Top of Entries provided

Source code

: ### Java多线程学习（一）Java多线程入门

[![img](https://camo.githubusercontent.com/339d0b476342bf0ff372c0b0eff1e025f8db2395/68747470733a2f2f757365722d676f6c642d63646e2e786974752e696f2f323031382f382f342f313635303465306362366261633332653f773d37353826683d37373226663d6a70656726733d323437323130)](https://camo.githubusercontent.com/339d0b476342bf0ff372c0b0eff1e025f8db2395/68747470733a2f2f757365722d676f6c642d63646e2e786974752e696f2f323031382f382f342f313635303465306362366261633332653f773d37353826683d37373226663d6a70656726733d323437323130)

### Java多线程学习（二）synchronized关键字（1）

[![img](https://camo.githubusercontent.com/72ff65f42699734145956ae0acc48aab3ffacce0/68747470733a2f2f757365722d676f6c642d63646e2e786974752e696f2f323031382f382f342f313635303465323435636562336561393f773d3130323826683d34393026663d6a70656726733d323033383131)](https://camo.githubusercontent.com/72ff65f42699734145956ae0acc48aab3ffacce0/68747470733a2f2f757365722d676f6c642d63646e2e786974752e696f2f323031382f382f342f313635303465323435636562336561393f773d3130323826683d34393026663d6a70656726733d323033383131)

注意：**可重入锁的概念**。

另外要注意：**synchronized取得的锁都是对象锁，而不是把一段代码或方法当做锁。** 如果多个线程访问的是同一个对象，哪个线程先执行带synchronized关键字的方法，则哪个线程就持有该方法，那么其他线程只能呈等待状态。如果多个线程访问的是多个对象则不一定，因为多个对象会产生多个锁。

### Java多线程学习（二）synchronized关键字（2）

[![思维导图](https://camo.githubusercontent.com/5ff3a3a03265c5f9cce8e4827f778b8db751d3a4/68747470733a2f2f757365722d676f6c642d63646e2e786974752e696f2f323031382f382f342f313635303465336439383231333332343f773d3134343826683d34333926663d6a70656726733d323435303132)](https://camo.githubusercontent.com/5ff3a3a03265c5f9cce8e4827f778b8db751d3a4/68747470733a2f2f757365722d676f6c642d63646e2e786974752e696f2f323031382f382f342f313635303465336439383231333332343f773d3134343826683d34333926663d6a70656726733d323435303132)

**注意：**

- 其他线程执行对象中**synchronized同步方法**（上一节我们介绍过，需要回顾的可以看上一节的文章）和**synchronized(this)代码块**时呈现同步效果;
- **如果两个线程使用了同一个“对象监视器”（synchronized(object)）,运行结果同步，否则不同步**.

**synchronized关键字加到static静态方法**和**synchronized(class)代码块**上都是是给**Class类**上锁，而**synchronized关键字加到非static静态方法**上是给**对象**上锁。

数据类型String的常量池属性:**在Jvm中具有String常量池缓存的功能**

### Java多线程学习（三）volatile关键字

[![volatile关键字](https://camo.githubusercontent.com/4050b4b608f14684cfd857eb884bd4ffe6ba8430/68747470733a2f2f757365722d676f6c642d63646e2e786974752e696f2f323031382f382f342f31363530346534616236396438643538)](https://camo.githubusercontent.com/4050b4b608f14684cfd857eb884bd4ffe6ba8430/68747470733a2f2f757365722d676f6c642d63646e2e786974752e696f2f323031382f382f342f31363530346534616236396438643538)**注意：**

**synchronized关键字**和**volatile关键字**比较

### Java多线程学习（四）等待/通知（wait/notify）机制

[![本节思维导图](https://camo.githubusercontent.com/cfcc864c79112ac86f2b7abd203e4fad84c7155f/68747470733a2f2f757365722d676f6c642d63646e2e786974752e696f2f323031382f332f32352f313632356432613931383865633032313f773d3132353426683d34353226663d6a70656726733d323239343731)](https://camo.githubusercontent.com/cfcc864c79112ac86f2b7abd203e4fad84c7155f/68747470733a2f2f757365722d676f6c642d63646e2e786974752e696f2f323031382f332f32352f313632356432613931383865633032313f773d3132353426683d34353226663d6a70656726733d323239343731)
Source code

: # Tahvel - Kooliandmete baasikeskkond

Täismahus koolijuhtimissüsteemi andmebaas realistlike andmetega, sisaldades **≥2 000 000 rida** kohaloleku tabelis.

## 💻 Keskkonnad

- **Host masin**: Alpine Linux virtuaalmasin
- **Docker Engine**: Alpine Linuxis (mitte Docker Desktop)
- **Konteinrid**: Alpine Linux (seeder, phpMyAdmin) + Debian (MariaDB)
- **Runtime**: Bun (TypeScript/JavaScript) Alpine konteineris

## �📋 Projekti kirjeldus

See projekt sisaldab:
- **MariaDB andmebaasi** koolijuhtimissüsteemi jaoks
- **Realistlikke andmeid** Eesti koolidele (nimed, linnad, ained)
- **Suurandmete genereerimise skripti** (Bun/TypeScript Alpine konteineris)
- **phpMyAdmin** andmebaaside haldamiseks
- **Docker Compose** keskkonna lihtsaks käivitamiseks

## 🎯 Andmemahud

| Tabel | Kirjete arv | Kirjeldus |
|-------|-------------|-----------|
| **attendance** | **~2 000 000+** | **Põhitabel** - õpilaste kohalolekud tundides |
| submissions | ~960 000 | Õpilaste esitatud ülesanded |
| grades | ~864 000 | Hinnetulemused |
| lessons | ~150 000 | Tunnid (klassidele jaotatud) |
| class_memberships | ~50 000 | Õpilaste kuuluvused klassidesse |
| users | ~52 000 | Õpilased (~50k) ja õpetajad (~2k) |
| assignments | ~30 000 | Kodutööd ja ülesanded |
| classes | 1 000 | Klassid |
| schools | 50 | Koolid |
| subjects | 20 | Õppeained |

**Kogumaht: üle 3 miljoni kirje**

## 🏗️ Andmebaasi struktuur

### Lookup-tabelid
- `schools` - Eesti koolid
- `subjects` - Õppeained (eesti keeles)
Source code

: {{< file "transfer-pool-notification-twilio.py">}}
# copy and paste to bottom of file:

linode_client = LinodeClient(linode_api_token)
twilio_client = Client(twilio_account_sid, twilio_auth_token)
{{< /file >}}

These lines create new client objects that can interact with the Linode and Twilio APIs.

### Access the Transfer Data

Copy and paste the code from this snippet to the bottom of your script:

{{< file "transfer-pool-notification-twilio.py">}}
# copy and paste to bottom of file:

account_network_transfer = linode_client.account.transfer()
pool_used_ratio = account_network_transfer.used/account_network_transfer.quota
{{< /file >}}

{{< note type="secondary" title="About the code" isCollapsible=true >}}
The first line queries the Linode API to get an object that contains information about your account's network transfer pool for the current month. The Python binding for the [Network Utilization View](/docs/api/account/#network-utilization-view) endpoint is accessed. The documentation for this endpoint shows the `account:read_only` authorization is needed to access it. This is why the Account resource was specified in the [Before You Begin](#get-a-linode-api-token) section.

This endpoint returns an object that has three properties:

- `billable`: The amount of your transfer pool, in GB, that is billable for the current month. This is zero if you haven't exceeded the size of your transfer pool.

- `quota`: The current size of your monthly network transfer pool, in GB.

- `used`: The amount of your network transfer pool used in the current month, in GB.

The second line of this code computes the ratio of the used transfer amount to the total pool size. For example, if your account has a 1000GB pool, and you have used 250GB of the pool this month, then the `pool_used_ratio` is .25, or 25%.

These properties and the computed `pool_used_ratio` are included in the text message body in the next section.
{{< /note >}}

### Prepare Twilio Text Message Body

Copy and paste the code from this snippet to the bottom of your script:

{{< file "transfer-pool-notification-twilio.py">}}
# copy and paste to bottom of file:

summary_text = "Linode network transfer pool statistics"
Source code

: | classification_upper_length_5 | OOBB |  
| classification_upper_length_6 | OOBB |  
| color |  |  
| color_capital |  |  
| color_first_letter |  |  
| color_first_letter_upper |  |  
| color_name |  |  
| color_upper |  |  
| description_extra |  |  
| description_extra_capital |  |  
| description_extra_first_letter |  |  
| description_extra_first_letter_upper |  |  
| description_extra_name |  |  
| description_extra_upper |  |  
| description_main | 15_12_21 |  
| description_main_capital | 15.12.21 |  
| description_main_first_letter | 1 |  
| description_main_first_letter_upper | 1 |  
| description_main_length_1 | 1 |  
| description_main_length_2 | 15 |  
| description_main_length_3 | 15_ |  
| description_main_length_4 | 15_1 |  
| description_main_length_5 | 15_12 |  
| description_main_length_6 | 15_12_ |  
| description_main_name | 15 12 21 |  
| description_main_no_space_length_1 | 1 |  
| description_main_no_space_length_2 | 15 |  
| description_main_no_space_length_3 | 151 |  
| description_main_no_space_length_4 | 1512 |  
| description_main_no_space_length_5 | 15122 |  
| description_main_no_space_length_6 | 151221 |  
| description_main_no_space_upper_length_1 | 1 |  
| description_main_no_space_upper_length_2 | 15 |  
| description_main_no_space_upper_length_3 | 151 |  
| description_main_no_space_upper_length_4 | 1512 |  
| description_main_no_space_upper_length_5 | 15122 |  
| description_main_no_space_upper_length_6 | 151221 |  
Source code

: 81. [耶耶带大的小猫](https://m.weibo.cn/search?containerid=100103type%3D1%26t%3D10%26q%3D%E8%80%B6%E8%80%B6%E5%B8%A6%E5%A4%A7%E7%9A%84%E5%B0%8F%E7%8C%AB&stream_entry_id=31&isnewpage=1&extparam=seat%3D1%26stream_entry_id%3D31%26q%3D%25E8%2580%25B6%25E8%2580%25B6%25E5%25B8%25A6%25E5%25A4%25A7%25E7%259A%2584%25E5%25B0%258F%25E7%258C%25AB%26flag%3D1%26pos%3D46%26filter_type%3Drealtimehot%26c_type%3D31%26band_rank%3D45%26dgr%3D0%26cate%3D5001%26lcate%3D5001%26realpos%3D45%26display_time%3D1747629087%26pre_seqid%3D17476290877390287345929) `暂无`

Bottom of Entries provided

- [Activity]:
Using the records above, copy word for word the line with "- **Docker Compose**", the line with "## 🏗️ Andmebaasi struktuur", and every line between them.

- [Output of the task]:
- **Docker Compose** keskkonna lihtsaks käivitamiseks

## 🎯 Andmemahud

| Tabel | Kirjete arv | Kirjeldus |
|-------|-------------|-----------|
| **attendance** | **~2 000 000+** | **Põhitabel** - õpilaste kohalolekud tundides |
| submissions | ~960 000 | Õpilaste esitatud ülesanded |
| grades | ~864 000 | Hinnetulemused |
| lessons | ~150 000 | Tunnid (klassidele jaotatud) |
| class_memberships | ~50 000 | Õpilaste kuuluvused klassidesse |
| users | ~52 000 | Õpilased (~50k) ja õpetajad (~2k) |
| assignments | ~30 000 | Kodutööd ja ülesanded |
| classes | 1 000 | Klassid |
| schools | 50 | Koolid |
| subjects | 20 | Õppeained |

**Kogumaht: üle 3 miljoni kirje**

## 🏗️ Andmebaasi struktuur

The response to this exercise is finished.